Jul 01 2014 Published by under Uncategorized

Ivan Oransky tweeted:

which is a good thing, as the WSJ is not on my daily, or even weekly reading list.

The article  is full of the usual wide-eyed crap about what science is:

In a few years, running scientific lab experiments could be as simple as shopping online.

First, I am totally in favor of everyone doing science. I think we do it all day long. I think all small children are artists and scientists (being curious and expressing that curiosity) until it gets beaten out of them, or they are told that they can't do it.

Second, I am always in favor of streamlining, making more efficient and reducing the energy into the ugly repetitive mind-numbing steps that are necessary to get data.

On the other hand, it is exactly that doing these steps, that understanding these parts (even if one, as a PI, doesn't do them oneself) that often makes a difference in the final outcome. In my work, I do a lot of very grueling surgery to get chronic recording electrodes in the right place. I love it when the trainees get it right, and do it well, and I don't have to. But each new batch (and sometimes its a batch, and not one new person being trained by the old) needs to learn how. If I can't do it, I can't teach it, and they won't learn it.

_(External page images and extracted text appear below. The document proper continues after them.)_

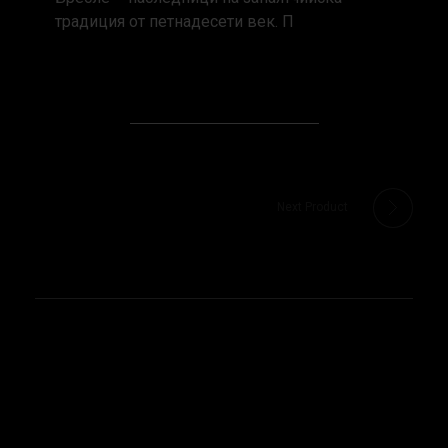
традиция от петнадесети век. П
Next Product
Holdes ND
Luvienz® Caviar Edition Paris- ексклузивен портал за първото в света тъмно шампанско, обогатено с хайвер.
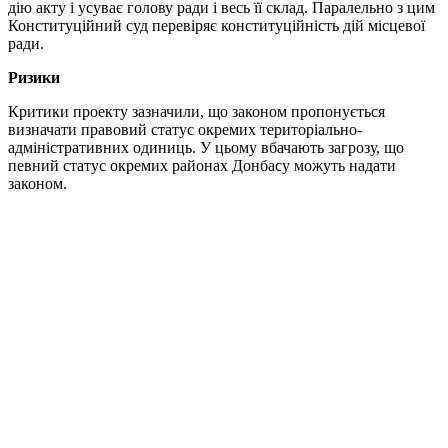
дію акту і усуває голову ради і весь її склад. Паралельно з цим
Конституційний суд перевіряє конституційність дій місцевої
ради.
Ризики
Критики проекту зазначили, що законом пропонується
визначати правовий статус окремих територіально-
адміністративних одиниць. У цьому вбачають загрозу, що
певний статус окремих районах Донбасу можуть надати
законом.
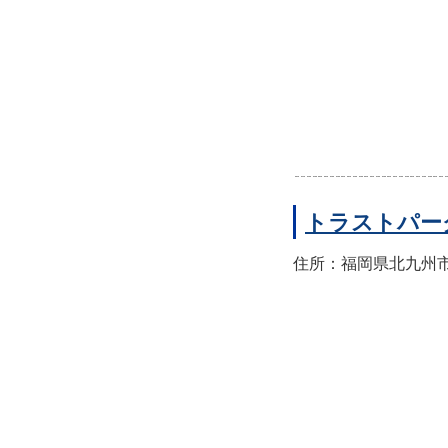
トラストパー
住所：福岡県北九州市門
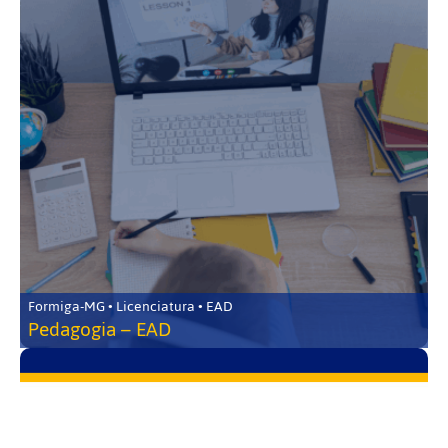
Formiga-MG • Licenciatura • EAD
Pedagogia – EAD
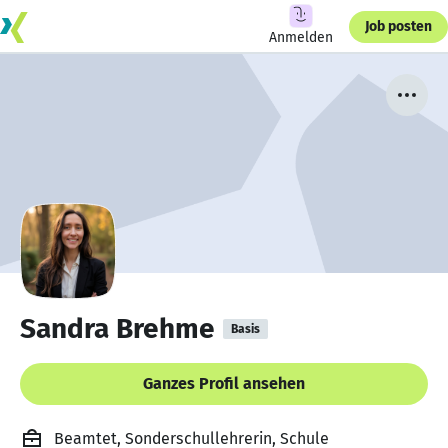
Job posten
Anmelden
Sandra Brehme
Basis
Ganzes Profil ansehen
Beamtet, Sonderschullehrerin, Schule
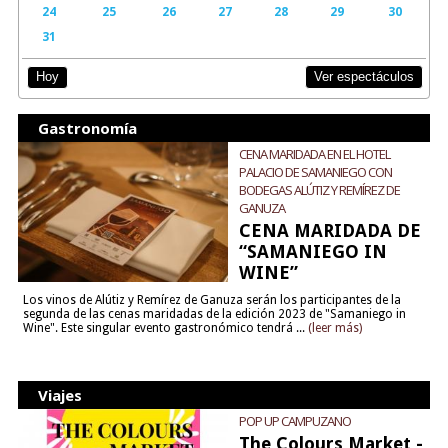
24
25
26
27
28
29
30
31
Ver espectáculos
Hoy
Gastronomía
CENA MARIDADA EN EL HOTEL
PALACIO DE SAMANIEGO CON
BODEGAS ALÚTIZ Y REMÍREZ DE
GANUZA
CENA MARIDADA DE
“SAMANIEGO IN
WINE”
Los vinos de Alútiz y Remírez de Ganuza serán los participantes de la
segunda de las cenas maridadas de la edición 2023 de "Samaniego in
Wine". Este singular evento gastronómico tendrá ...
(leer más)
Viajes
POP UP CAMPUZANO
The Colours Market -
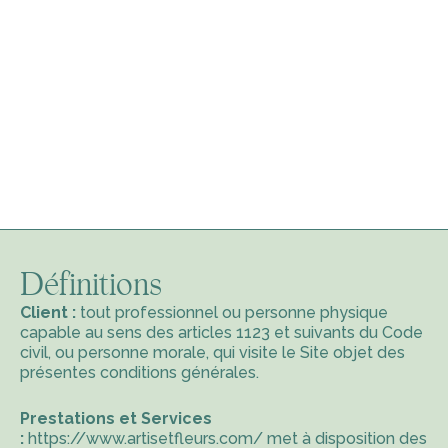
Définitions
Client :
tout professionnel ou personne physique
capable au sens des articles 1123 et suivants du Code
civil, ou personne morale, qui visite le Site objet des
présentes conditions générales.
Prestations et Services
:
https://www.artisetfleurs.com/
met à disposition des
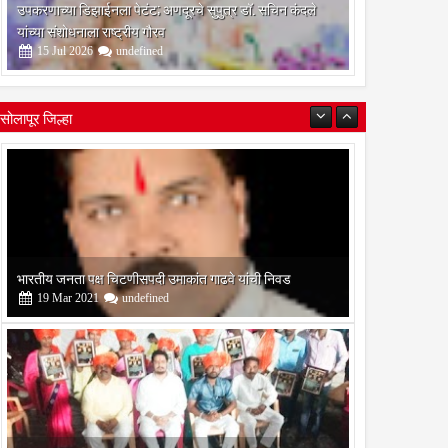
उपकरणाच्या डिझाईनला पेटंट; अणदूरचे सुपुत्र डॉ. सचिन कंदले
यांच्या संशोधनाला राष्ट्रीय गौरव
15
Jul
2026
undefined
सोलापूर जिल्हा
बोरेगाव येथे कांचन फौंडेशन शाखेचे उद्घाटन
13
Mar
2021
undefined
सोलापूर जिल्हा वृत्तपत्र लेखकमंच कडून वार्षिक पत्रलेखन स्पर्धेचे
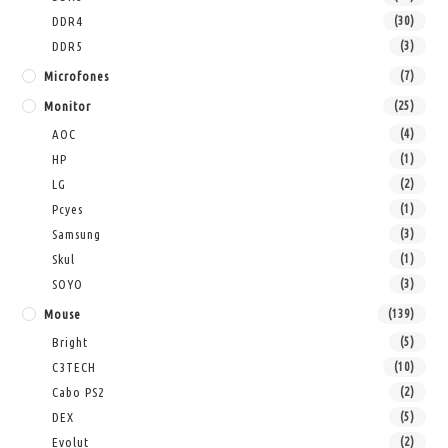
DDR4
(30)
DDR5
(3)
Microfones
(7)
Monitor
(25)
AOC
(4)
HP
(1)
LG
(2)
Pcyes
(1)
Samsung
(3)
Skul
(1)
SOYO
(3)
Mouse
(139)
Bright
(5)
C3TECH
(10)
Cabo PS2
(2)
DEX
(5)
Evolut
(2)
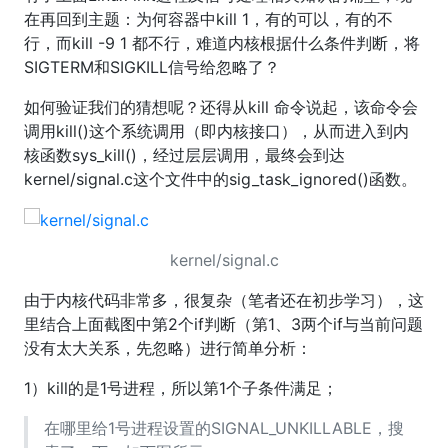
在再回到主题：为何容器中kill 1，有的可以，有的不
行，而kill -9 1 都不行，难道内核根据什么条件判断，将
SIGTERM和SIGKILL信号给忽略了？
如何验证我们的猜想呢？还得从kill 命令说起，该命令会
调用kill()这个系统调用（即内核接口），从而进入到内
核函数sys_kill()，经过层层调用，最终会到达
kernel/signal.c这个文件中的sig_task_ignored()函数。
kernel/signal.c
由于内核代码非常多，很复杂（笔者还在初步学习），这
里结合上面截图中第2个if判断（第1、3两个if与当前问题
没有太大关系，先忽略）进行简单分析：
1）kill的是1号进程，所以第1个子条件满足；
在哪里给1号进程设置的SIGNAL_UNKILLABLE，搜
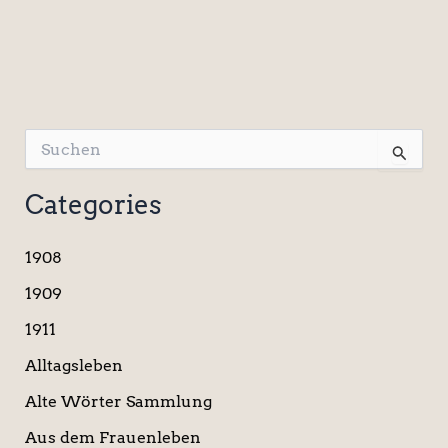
S
u
c
Categories
h
e
n
1908
n
a
1909
c
1911
h
:
Alltagsleben
Alte Wörter Sammlung
Aus dem Frauenleben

If that work was sent out (please take one animal, put electrodes in these 16 muscles, around these 5 nerves, and oh by the way make sure you don't cut the Vagus) how could I teach anyone to it? And what happens when the surgery/nerve identification company goes bankrupt? What if we have deadlines (SfN, grant submission, trainee job talks) and no IACUC protocol in place to get that last little bit of necessary data?

But I don't think that is even the most serious issue. So much of what I've learned about the science is from making huge mistakes in doing the boring things, the little things. I know the anatomy in detail because I've sweated over 25 years of surgery. I can defend my animal model to NIH because I know exactly how close the anatomy is, and I know exactly where it is different. I get my ideas from knowing the basics stone cold. It's (one reason) why I step back and let the peeps do the surgeries, collect the data and fuck up time and time again. Yup it takes longer. No, I will never be a glamour lab. But they are learning. And lo and behold, they learn something I missed.

The bottom line for me: science is in the doing. Yes as you get older, you don't do everything in your lab, and you may not know how to do everything, and it is more efficient to let the lab do stuff. The WSJ article outlines the logical extension of that philosophy. It will make it easier to be a flash scientist if you can skip the boring steps. But the real cool stuff can still be found in those details.